> _EXERCISE DATA_:
[Start of Attachment]

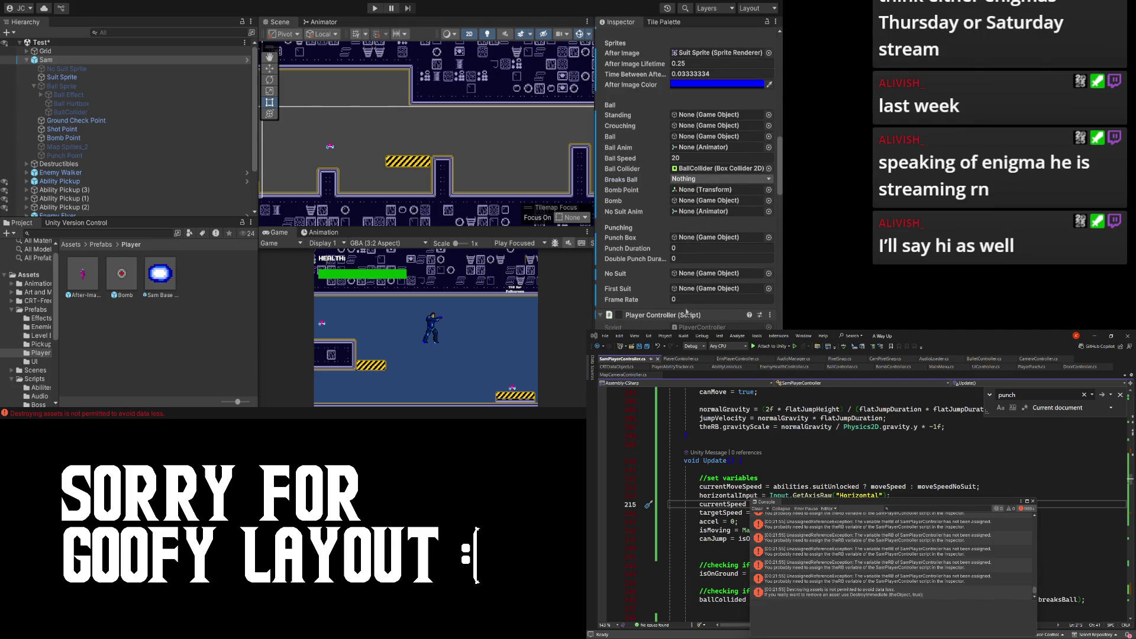
click(699, 217)
- Add Enemy and Ground to Breaks Ball, then assign Bomb Point and the Bomb prefab
click(700, 226)
click(683, 285)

[End of Attachment]

> _HOW TO COMPLETE THIS TASK_:
Take the line holding "- Add Enemy" and all lines after it through the end of the data, and set them down exactly.

> _EXERCISE ANSWER_:
- Add Enemy and Ground to Breaks Ball, then assign Bomb Point and the Bomb prefab
click(700, 226)
click(683, 285)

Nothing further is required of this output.